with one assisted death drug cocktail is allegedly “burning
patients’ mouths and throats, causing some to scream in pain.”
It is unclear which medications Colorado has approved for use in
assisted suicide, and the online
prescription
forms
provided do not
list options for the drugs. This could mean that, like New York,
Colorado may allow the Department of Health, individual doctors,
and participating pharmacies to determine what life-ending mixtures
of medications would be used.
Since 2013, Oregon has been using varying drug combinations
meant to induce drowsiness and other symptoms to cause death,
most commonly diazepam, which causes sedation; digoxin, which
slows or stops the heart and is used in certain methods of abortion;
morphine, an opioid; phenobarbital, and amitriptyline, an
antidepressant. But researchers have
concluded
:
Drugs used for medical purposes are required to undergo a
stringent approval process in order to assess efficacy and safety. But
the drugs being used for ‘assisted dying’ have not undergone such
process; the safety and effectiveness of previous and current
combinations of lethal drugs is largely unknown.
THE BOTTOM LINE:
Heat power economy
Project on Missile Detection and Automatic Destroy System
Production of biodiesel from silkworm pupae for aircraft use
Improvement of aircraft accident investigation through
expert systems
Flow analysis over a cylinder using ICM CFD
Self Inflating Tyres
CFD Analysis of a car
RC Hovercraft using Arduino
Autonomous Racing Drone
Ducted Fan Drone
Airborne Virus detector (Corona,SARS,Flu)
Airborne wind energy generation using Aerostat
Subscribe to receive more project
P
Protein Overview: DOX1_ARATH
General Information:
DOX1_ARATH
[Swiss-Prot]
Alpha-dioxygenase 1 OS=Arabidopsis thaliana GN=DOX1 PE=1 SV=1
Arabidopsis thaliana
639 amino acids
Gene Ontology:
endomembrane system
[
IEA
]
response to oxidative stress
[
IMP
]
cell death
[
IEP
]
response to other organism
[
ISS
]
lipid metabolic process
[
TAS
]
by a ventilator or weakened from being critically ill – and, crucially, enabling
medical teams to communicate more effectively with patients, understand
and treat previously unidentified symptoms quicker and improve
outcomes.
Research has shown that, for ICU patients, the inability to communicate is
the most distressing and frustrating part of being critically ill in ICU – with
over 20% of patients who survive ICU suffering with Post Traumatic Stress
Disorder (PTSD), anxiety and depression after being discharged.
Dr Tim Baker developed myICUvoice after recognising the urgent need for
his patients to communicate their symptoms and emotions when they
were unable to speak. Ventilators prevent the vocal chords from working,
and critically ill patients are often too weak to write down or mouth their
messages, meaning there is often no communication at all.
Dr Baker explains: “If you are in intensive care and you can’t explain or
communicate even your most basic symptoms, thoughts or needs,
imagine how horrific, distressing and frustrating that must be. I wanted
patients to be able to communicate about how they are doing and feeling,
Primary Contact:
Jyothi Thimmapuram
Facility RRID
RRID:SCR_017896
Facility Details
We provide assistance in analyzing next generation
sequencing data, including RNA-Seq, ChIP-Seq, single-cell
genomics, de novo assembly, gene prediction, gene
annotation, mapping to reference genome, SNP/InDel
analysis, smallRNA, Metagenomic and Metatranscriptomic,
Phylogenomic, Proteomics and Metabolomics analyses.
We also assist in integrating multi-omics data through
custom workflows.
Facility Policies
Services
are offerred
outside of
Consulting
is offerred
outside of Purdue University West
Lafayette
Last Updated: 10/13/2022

**PROBLEM DESCRIPTION:** Would you output the whole listing exactly as written?

**OUTPUT OF THE EXERCISE:**
with one assisted death drug cocktail is allegedly “burning
patients’ mouths and throats, causing some to scream in pain.”
It is unclear which medications Colorado has approved for use in
assisted suicide, and the online
prescription
forms
provided do not
list options for the drugs. This could mean that, like New York,
Colorado may allow the Department of Health, individual doctors,
and participating pharmacies to determine what life-ending mixtures
of medications would be used.
Since 2013, Oregon has been using varying drug combinations
meant to induce drowsiness and other symptoms to cause death,
most commonly diazepam, which causes sedation; digoxin, which
slows or stops the heart and is used in certain methods of abortion;
morphine, an opioid; phenobarbital, and amitriptyline, an
antidepressant. But researchers have
concluded
:
Drugs used for medical purposes are required to undergo a
stringent approval process in order to assess efficacy and safety. But
the drugs being used for ‘assisted dying’ have not undergone such
process; the safety and effectiveness of previous and current
combinations of lethal drugs is largely unknown.
THE BOTTOM LINE:
Heat power economy
Project on Missile Detection and Automatic Destroy System
Production of biodiesel from silkworm pupae for aircraft use
Improvement of aircraft accident investigation through
expert systems
Flow analysis over a cylinder using ICM CFD
Self Inflating Tyres
CFD Analysis of a car
RC Hovercraft using Arduino
Autonomous Racing Drone
Ducted Fan Drone
Airborne Virus detector (Corona,SARS,Flu)
Airborne wind energy generation using Aerostat
Subscribe to receive more project
P
Protein Overview: DOX1_ARATH
General Information:
DOX1_ARATH
[Swiss-Prot]
Alpha-dioxygenase 1 OS=Arabidopsis thaliana GN=DOX1 PE=1 SV=1
Arabidopsis thaliana
639 amino acids
Gene Ontology:
endomembrane system
[
IEA
]
response to oxidative stress
[
IMP
]
cell death
[
IEP
]
response to other organism
[
ISS
]
lipid metabolic process
[
TAS
]
by a ventilator or weakened from being critically ill – and, crucially, enabling
medical teams to communicate more effectively with patients, understand
and treat previously unidentified symptoms quicker and improve
outcomes.
Research has shown that, for ICU patients, the inability to communicate is
the most distressing and frustrating part of being critically ill in ICU – with
over 20% of patients who survive ICU suffering with Post Traumatic Stress
Disorder (PTSD), anxiety and depression after being discharged.
Dr Tim Baker developed myICUvoice after recognising the urgent need for
his patients to communicate their symptoms and emotions when they
were unable to speak. Ventilators prevent the vocal chords from working,
and critically ill patients are often too weak to write down or mouth their
messages, meaning there is often no communication at all.
Dr Baker explains: “If you are in intensive care and you can’t explain or
communicate even your most basic symptoms, thoughts or needs,
imagine how horrific, distressing and frustrating that must be. I wanted
patients to be able to communicate about how they are doing and feeling,
Primary Contact:
Jyothi Thimmapuram
Facility RRID
RRID:SCR_017896
Facility Details
We provide assistance in analyzing next generation
sequencing data, including RNA-Seq, ChIP-Seq, single-cell
genomics, de novo assembly, gene prediction, gene
annotation, mapping to reference genome, SNP/InDel
analysis, smallRNA, Metagenomic and Metatranscriptomic,
Phylogenomic, Proteomics and Metabolomics analyses.
We also assist in integrating multi-omics data through
custom workflows.
Facility Policies
Services
are offerred
outside of
Consulting
is offerred
outside of Purdue University West
Lafayette
Last Updated: 10/13/2022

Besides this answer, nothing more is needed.